Just under three months since its first release of Jais, the consortium that released what it calls the world’s most powerful large language model (LLM) for Arabic has finished training a second version, which is more than twice as big. The first model was based on 13 billion parameters and is now referred to as Jais-13B; the second model uses 30 billion parameters and is called Jais-30B.
The consortium is made up of three partners: Core42, a subsidiary of G42 in the United Arab Emirates (UAE); Mohamed bin Zayed University of Artificial Intelligence (MBZUAI), a university based in the UAE offering graduate degrees in artificial intelligence (AI); and Cerebras, a California-based company that makes supercomputers specifically designed to speed the learning phase of AI models. The partners released the most recent model, Jais-30B, on 8 November 2023.
“Jais-13B was a prototype that allowed us to get feedback from users,” said Andrew Jackson, executive vice-president and chief artificial intelligence officer at Core42. “After its release, we heard from all the different types of organisations that make up the UAE, including the department of health, oil and gas companies, the national airline, banks, government ministries, and the national telco. They looked at the technology and told us what they wanted to use it for.
Some organisations said they wanted to run the language model on-premise, which would require an enormous amount of infrastructure, given how much processing is needed to run inference on a 30-billion-parameter LLM.
Andrew Jackson, Core42
But the partners found another approach that would allow them to accomplish the same thing: enterprise application suppliers could integrate the model into their software, using application programming interfaces (APIs) to access the power of the large model.
“We discussed this with Microsoft,” said Jackson. “We’re now working with them to use our model for this region, with our technology natively loaded. We’re working on a whole bunch of use cases right now – everything from investment in finance to climate control. And we expect to close big deals on Jais [soon].”
Additionally, the partners have signed two memorandums of understanding with other organisations on the use of Jais. They expect to spend the first part of 2024 finalising deals and fine-tuning their models for enterprise use. Because the model is much bigger, it can do many more things with just a little tuning.
Improvements over Jais-13B
One of Jais-30B’s big improvements over Jais-13B is better training data. The partners found out that some of the data they had been using was of poor quality – for example, much of the Arabic language text on the internet is the result of poor translation from English. They also found there was a lot of redundant data – for example, multiple copies of the same article on different sites. They got rid of the bad data and used tools to filter out redundant text to prevent it from becoming overrepresented in the training data.

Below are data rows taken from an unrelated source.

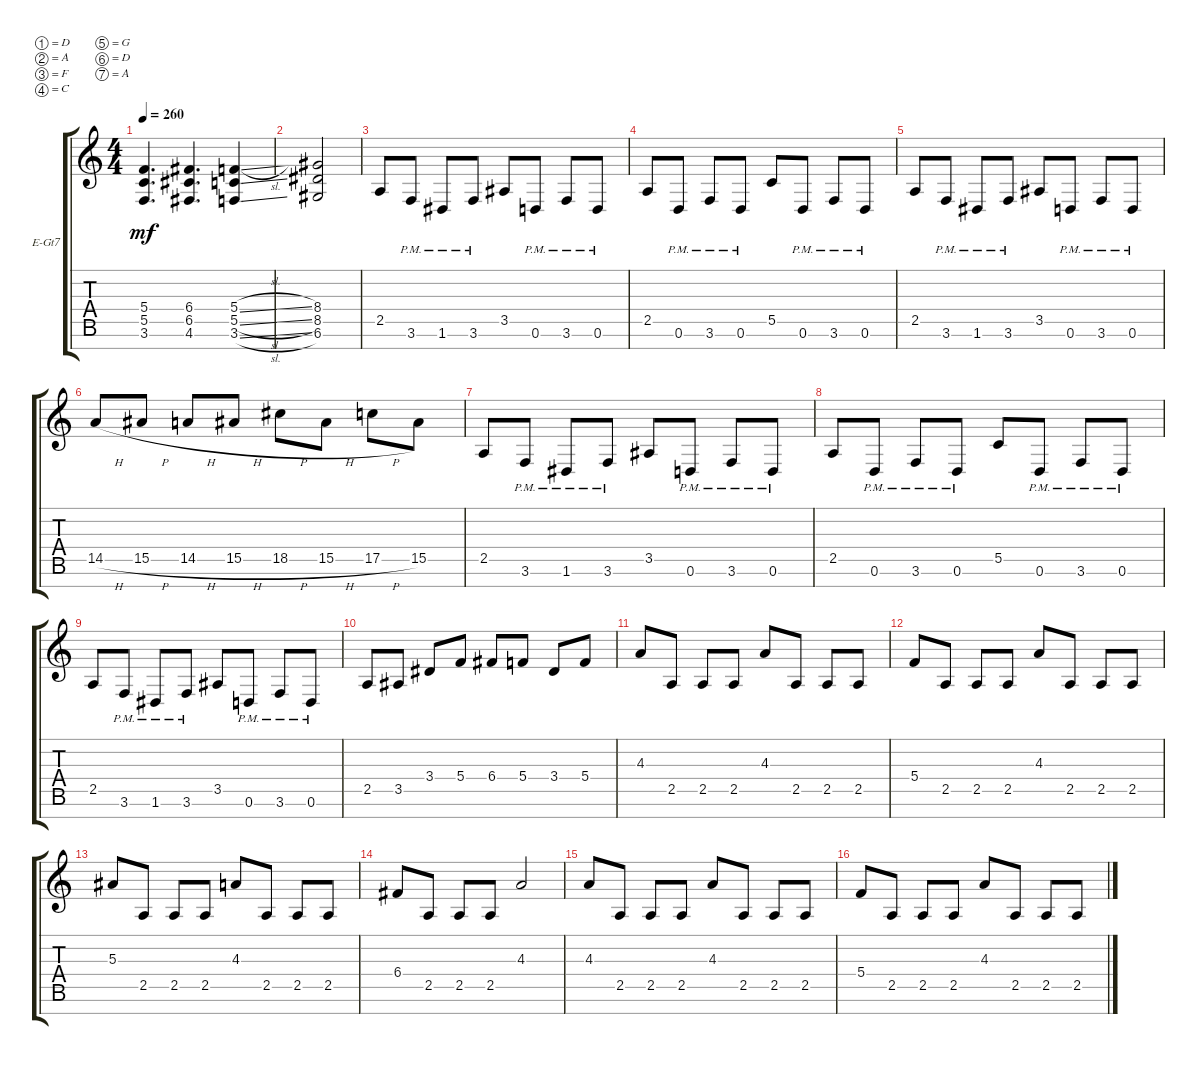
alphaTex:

\defaultSystemsLayout 4
\bracketExtendMode groupsimilarinstruments
\firstSystemTrackNameOrientation horizontal
\otherSystemsTrackNameOrientation horizontal
\track ("Electric Guitar" "E-Gt7") {instrument overdrivenguitar}
\staff {score tabs}
\tuning (D4 A3 F3 C3 G2 D2 A1)
\ts (4 4)
\tempo 260
\clef g2
\scale
0.333333
\ks c
(3.6 5.5 5.4).4{d dy mf} (4.6 6.5 6.4).4{d} (3.6{sl} 5.5{sl} 5.4{sl}).4 |
\scale
0.333333 (6.6 8.5 8.4).2 |
\scale
0.333333 2.5.8 3.6{pm}.8 1.6{pm}.8 3.6{pm}.8 3.5.8 0.6{pm}.8 3.6{pm}.8 0.6{pm}.8 |
\scale
0.333333 2.5.8 0.6{pm}.8 3.6{pm}.8 0.6{pm}.8 5.5.8 0.6{pm}.8 3.6{pm}.8 0.6{pm}.8 |
\scale
0.333333 2.5.8 3.6{pm}.8 1.6{pm}.8 3.6{pm}.8 3.5.8 0.6{pm}.8 3.6{pm}.8 0.6{pm}.8 |
\scale
0.333333 14.5{h}.8 15.5{h}.8 14.5{h}.8 15.5{h}.8 18.5{h}.8 15.5{h}.8 17.5{h}.8 15.5.8 |
\scale
0.333333 2.5.8 3.6{pm}.8 1.6{pm}.8 3.6{pm}.8 3.5.8 0.6{pm}.8 3.6{pm}.8 0.6{pm}.8 |
\scale
0.333333 2.5.8 0.6{pm}.8 3.6{pm}.8 0.6{pm}.8 5.5.8 0.6{pm}.8 3.6{pm}.8 0.6{pm}.8 |
\scale
0.333333 2.5.8 3.6{pm}.8 1.6{pm}.8 3.6{pm}.8 3.5.8 0.6{pm}.8 3.6{pm}.8 0.6{pm}.8 |
\scale
0.333333 2.5.8 3.5.8 3.4.8 5.4.8 6.4.8 5.4.8 3.4.8 5.4.8 |
\scale
0.333333 4.3.8 2.5.8 2.5.8 2.5.8 4.3.8 2.5.8 2.5.8 2.5.8 |
\scale
0.333333 5.4.8 2.5.8 2.5.8 2.5.8 4.3.8 2.5.8 2.5.8 2.5.8 |
\scale
0.333333 5.3.8 2.5.8 2.5.8 2.5.8 4.3.8 2.5.8 2.5.8 2.5.8 |
\scale
0.333333 6.4.8 2.5.8 2.5.8 2.5.8 4.3.2 |
\scale
0.333333 4.3.8 2.5.8 2.5.8 2.5.8 4.3.8 2.5.8 2.5.8 2.5.8 |
\scale
0.333333 5.4.8 2.5.8 2.5.8 2.5.8 4.3.8 2.5.8 2.5.8 2.5.8
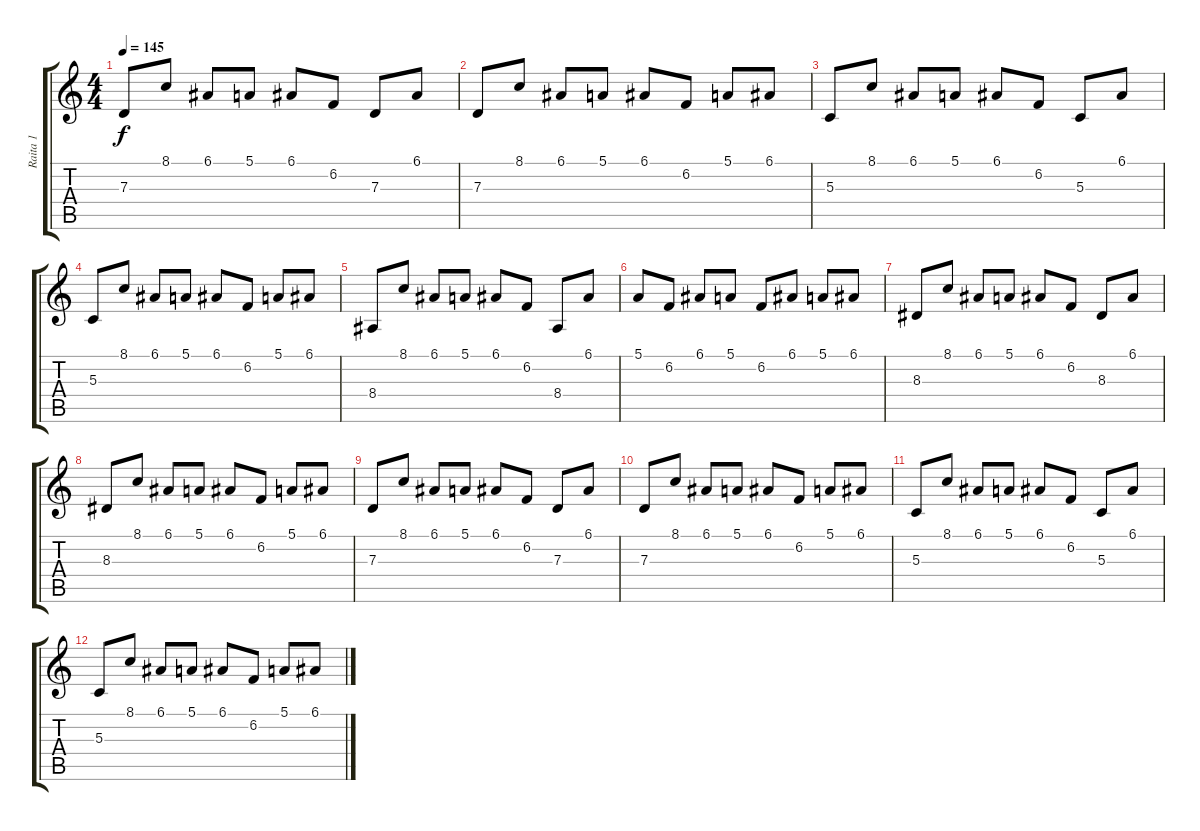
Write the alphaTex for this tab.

\track ("Raita 1" "Raita 1") {instrument lead1square}
\staff {score tabs}
\tuning (E4 B3 G3 D3 A2 E2) {hide}
\ts (4 4)
\tempo 145
\clef g2
\ks c
7.3.8{dy f} 8.1.8 6.1.8 5.1.8 6.1.8 6.2.8 7.3.8 6.1.8 |
7.3.8 8.1.8 6.1.8 5.1.8 6.1.8 6.2.8 5.1.8 6.1.8 |
5.3.8 8.1.8 6.1.8 5.1.8 6.1.8 6.2.8 5.3.8 6.1.8 |
5.3.8 8.1.8 6.1.8 5.1.8 6.1.8 6.2.8 5.1.8 6.1.8 |
8.4.8 8.1.8 6.1.8 5.1.8 6.1.8 6.2.8 8.4.8 6.1.8 |
5.1.8 6.2.8 6.1.8 5.1.8 6.2.8 6.1.8 5.1.8 6.1.8 |
8.3.8{volume 0} 8.1.8 6.1.8 5.1.8 6.1.8 6.2.8 8.3.8 6.1.8 |
8.3.8 8.1.8 6.1.8 5.1.8 6.1.8 6.2.8 5.1.8 6.1.8 |
7.3.8 8.1.8 6.1.8 5.1.8 6.1.8 6.2.8 7.3.8 6.1.8 |
7.3.8 8.1.8 6.1.8 5.1.8 6.1.8 6.2.8 5.1.8 6.1.8 |
5.3.8 8.1.8 6.1.8 5.1.8 6.1.8 6.2.8 5.3.8 6.1.8 |
5.3.8 8.1.8 6.1.8 5.1.8 6.1.8 6.2.8 5.1.8 6.1.8
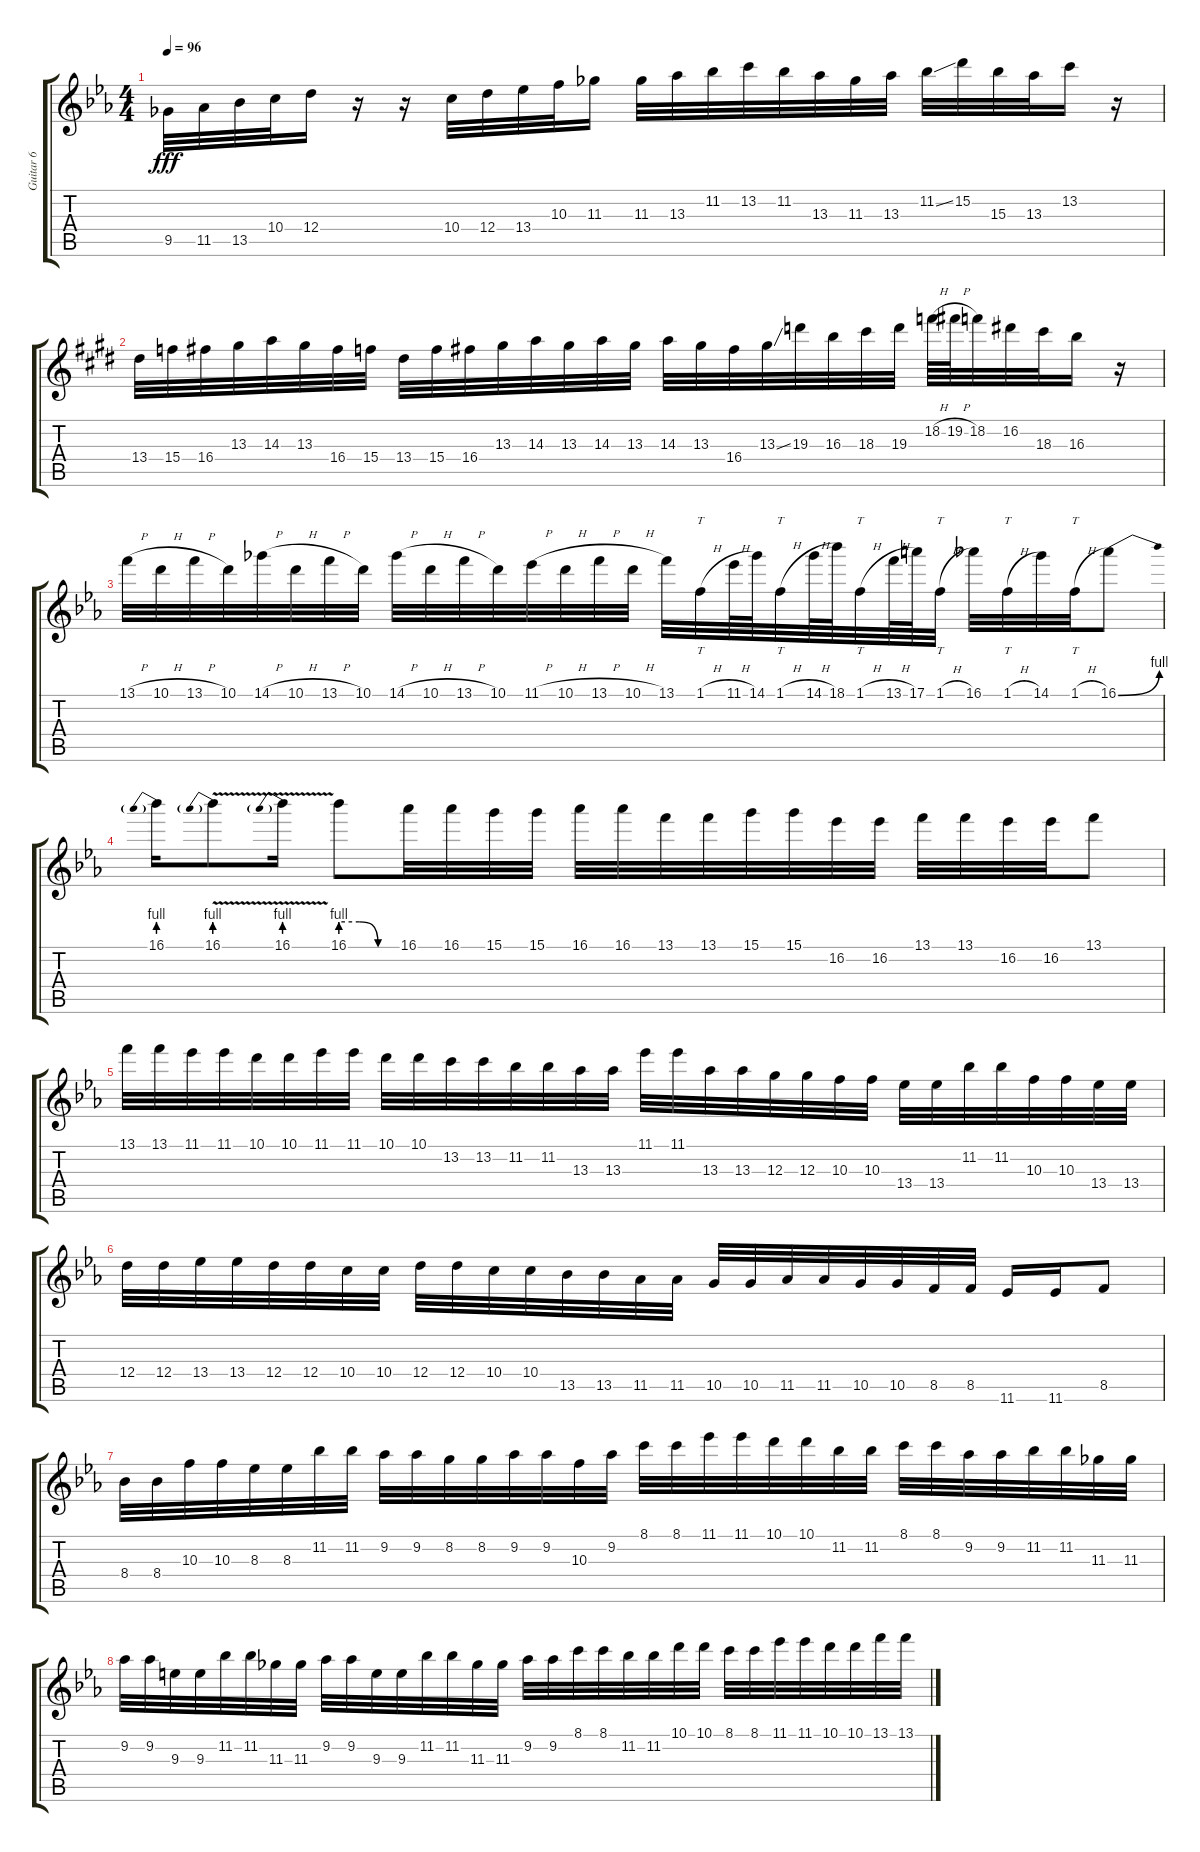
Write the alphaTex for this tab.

\track ("Guitar 6" "Guitar 6") {instrument distortionguitar}
\staff {score tabs}
\tuning (E4 B3 G3 D3 A2 E2) {hide}
\ts (4 4)
\tempo 96
\clef g2
\ks eb
9.5.32{dy fff} 11.5.32 13.5.32 10.4.32 12.4.16 r.16 r.16 10.4.32 12.4.32 13.4.32 10.3.32 11.3.16 11.3.32 13.3.32 11.2.32 13.2.32 11.2.32 13.3.32 11.3.32 13.3.32 11.2{ss}.32 15.2.32 15.3.32 13.3.32 13.2.16 r.16 |
\ks e
13.4.32 15.4.32 16.4.32 13.3.32 14.3.32 13.3.32 16.4.32 15.4.32 13.4.32 15.4.32 16.4.32 13.3.32 14.3.32 13.3.32 14.3.32 13.3.32 14.3.32 13.3.32 16.4.32 13.3{ss}.32 19.3.32 16.3.32 18.3.32 19.3.32 18.2{h}.64 19.2{h}.64 18.2.32 16.2.32 18.3.32 16.3.16 r.16 |
\ks eb
13.1{h}.32 10.1{h}.32 13.1{h}.32 10.1.32 14.1{h}.32 10.1{h}.32 13.1{h}.32 10.1.32 14.1{h}.32 10.1{h}.32 13.1{h}.32 10.1.32 11.1{h}.32 10.1{h}.32 13.1{h}.32 10.1{h}.32 13.1.32 1.1{h}.32{tt} 11.1{h}.64 14.1.64 1.1{h}.32{tt} 14.1{h}.64 18.1.64 1.1{h}.32{tt} 13.1{h}.64 17.1.64 1.1{h}.32{tt} 16.1.32 1.1{h}.32{tt} 14.1.32 1.1{h}.32{tt} 16.1{be (bend 0 0 60 4)}.8 |
16.1{be (prebend 0 4 60 4)}.16 16.1{be (prebend 0 4 60 4) v}.8 16.1{be (prebend 0 4 60 4) v}.16 16.1{be (custom 0 4 20 4 40 0 60 0)}.8 16.1.32{balance 12} 16.1.32 15.1.32 15.1.32 16.1.32 16.1.32 13.1.32 13.1.32 15.1.32 15.1.32 16.2.32 16.2.32 13.1.32 13.1.32 16.2.32 16.2.32 13.1.8 |
13.1.32 13.1.32 11.1.32 11.1.32 10.1.32 10.1.32 11.1.32 11.1.32 10.1.32 10.1.32 13.2.32 13.2.32 11.2.32 11.2.32 13.3.32 13.3.32 11.1.32 11.1.32 13.3.32 13.3.32 12.3.32 12.3.32 10.3.32 10.3.32 13.4.32 13.4.32 11.2.32 11.2.32 10.3.32 10.3.32 13.4.32 13.4.32 |
12.4.32 12.4.32 13.4.32 13.4.32 12.4.32 12.4.32 10.4.32 10.4.32 12.4.32 12.4.32 10.4.32 10.4.32 13.5.32 13.5.32 11.5.32 11.5.32 10.5.32 10.5.32 11.5.32 11.5.32 10.5.32 10.5.32 8.5.32 8.5.32 11.6.16 11.6.16 8.5.8 |
8.4.32 8.4.32 10.3.32 10.3.32 8.3.32 8.3.32 11.2.32 11.2.32 9.2.32 9.2.32 8.2.32 8.2.32 9.2.32 9.2.32 10.3.32 9.2.32 8.1.32 8.1.32 11.1.32 11.1.32 10.1.32 10.1.32 11.2.32 11.2.32 8.1.32 8.1.32 9.2.32 9.2.32 11.2.32 11.2.32 11.3.32 11.3.32 |
9.2.32 9.2.32 9.3.32 9.3.32 11.2.32 11.2.32 11.3.32 11.3.32 9.2.32 9.2.32 9.3.32 9.3.32 11.2.32 11.2.32 11.3.32 11.3.32 9.2.32 9.2.32 8.1.32 8.1.32 11.2.32 11.2.32 10.1.32 10.1.32 8.1.32 8.1.32 11.1.32 11.1.32 10.1.32 10.1.32 13.1.32 13.1.32
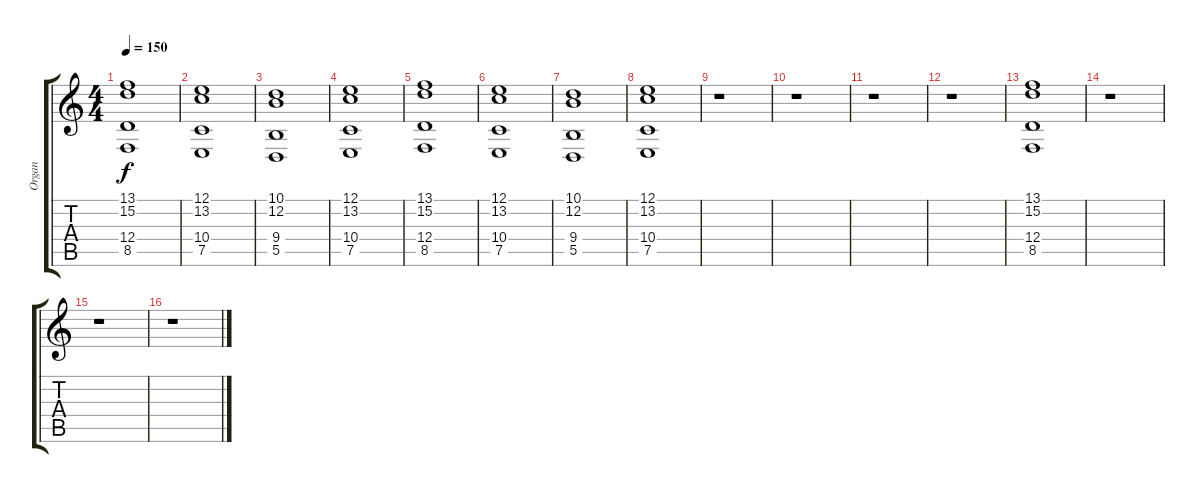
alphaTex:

\track ("Organ" "Organ") {instrument drawbarorgan}
\staff {score tabs}
\tuning (E4 B3 G3 D3 A2 E2) {hide}
\ts (4 4)
\tempo 150
\clef g2
\ks c
(13.1 15.2 12.4 8.5).1{dy f} |
(12.1 13.2 10.4 7.5).1 |
(10.1 12.2 9.4 5.5).1 |
(12.1 13.2 10.4 7.5).1 |
(13.1 15.2 12.4 8.5).1 |
(12.1 13.2 10.4 7.5).1 |
(10.1 12.2 9.4 5.5).1 |
(12.1 13.2 10.4 7.5).1 |
r.1 |
r.1 |
r.1 |
r.1 |
(13.1 15.2 12.4 8.5).1 |
r.1 |
r.1 |
r.1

Finally, the partners knew they needed to find the right sources of data. Books and documents tend to have more reliable information than blog posts. On the other hand, some books and documents are written in a formal style they didn’t want their model to imitate in interactions with users.
Core42 put significant effort into gathering new data – especially from printed material, which was scanned in and run through an optical character recognition (OCR) system. A team of 10 people were assisted by automation tools from Microsoft. “We’ve now used something like 20,000 books and documents,” said Jackson.
The partners also recognised deficiencies in “downstream tasks”, such as summarisation and translation. “We realised that summarisation was not something we did a great job of in the first round, so we put a lot of time and effort into improving those features in Jais-30B,” said Jackson. “Translation wasn’t great either, so we also doubled down on translation for the larger model.”
Jais-30B was trained in under eight weeks, which is record time, according to Cerebras CEO Andrew Feldman. Training was carried out on Condor Galaxy (CG-1), which is based on 64 Cerebras CS-2s and specifically designed to carry out machine learning very quickly. Cerebras and Core42 were able to make modifications to the language model to take advantage of the hardware.
“What we’ve done is representative of a very powerful trend,” said Feldman. “Our two companies were able to learn together at an extraordinary rate and more than double the size of our model in eight weeks. If you can increase the accuracy of your model by double digits every eight weeks, you’re building a huge amount of AI capacity.”
Jais-13B was too small for about half the use cases the partners wanted to address, but the new model is powerful enough to provide the in-depth responses needed by businesses. “We can now do a much more accurate summarisation, a much more accurate translation, and generally much more accurate content generation. Question and answer interactions are now more like GPT-4,” said Jackson.
“Jais-13B was an experiment,” he added. “We proved our case, and we got the feedback needed to drive a larger model. This is just the first release of our 30-billion-parameter model. We may have further releases down the line.”
People working on models for other languages have expressed interest in what the consortium is doing. “We know how to build tokenisers for different languages,” said Jackson. “We can share that knowledge with anyone else who wants to do this. What we’ve done can greatly improve quality of life in non-English-speaking regions.”